Taking Time to Read
Posted by monicamynk
Here’s the first in a list of ten pieces of advice Richard Bausch gives in his “Letter to a Young Writer.”
Read. You must try to know everything that has ever been written that is worth remembering and you must keep up with what your contemporaries are doing. Fitzgerald’s advice to his daughter, Scotty, is as good as any there is on the subject. “You must try to absorb six good authors a year.” This means that you do not read books as an English major is trained to read them. You swallow them. You ingest them. You move on. You do not stop to analyze or think much. You just take them into yourself and go on to the next one. And you read obsessively, too. If you really like something, you read it over and over through the years. Come to know the world’s literature by heart. Every good writer I know or have known began with an insatiable appetite for books – for plundering what is in them, for the nourishment provided there that you can’t get from any other source.
While reading writing help blogs and articles, I continually find advice for a writer to read from the genre they hope to write in. As a new writer, you might not know that, so my suggestion is to look at the top of the New York Times list of bestsellers.That’s where I found my favorite book, Khaled Hosseini’s A Thousand Splendid Suns. The title intrigued me, the story gripped me, and I might have never found it, had I not looked over that list.
I love Bausch’s advice about not stopping to analyze, and just losing yourself in the book.
If you don’t like to read, you should know that when you write, there’s a lot of time spent reading your own work to try to make it better. Write, read, revise. Write, read, revise.
Though I do think it’s important to not stop to analyze, I also believe that analysis at the end is essential. Some have called Stephenie Meyer brilliant; others do not have much nice to say about her writing. No one argues that she doesn’t know how to sell a story.The Twilight series speaks to people in a way that many other books can’t. The same is true for The Hunger Games, Divergent, The Mortal Instruments, Harry Potter, and The 39 Clues. Ask yourself questions, like why there are so many middle-aged people devouring these books that were written for a young adult audience.
Well, off to follow my own advice. Can’t wait to read Khaled Hosseini’s And the Mountains Echoed!

▸ **REQUIRED WORK**
1 - In the post on reading, how many good authors a year does Fitzgerald tell his daughter to absorb?
2 - Please sum up the post on reading in two sentences.

▸ **Entries drawn from a collection**
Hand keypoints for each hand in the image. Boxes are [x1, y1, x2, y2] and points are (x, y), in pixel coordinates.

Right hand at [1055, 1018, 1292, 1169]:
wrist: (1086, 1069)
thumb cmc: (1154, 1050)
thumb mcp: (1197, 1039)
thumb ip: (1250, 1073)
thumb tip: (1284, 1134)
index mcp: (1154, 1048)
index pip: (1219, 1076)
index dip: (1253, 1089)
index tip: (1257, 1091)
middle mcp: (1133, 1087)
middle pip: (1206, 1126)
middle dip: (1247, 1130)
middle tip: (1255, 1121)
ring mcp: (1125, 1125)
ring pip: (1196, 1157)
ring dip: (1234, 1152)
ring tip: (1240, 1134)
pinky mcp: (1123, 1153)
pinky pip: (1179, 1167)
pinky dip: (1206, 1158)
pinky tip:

▸ **RESULTS OF THE TASKS**
1 - Six.

2 - Drawing on Richard Bausch's "Letter to a Young Writer," the post urges writers to read widely and obsessively, taking books in without stopping to analyze them, and suggests that new writers look at the top of the New York Times bestseller list. It adds that writing means constantly rereading and revising one's own work, and that analysis at the end is essential, such as asking why so many middle-aged people devour books written for young adults.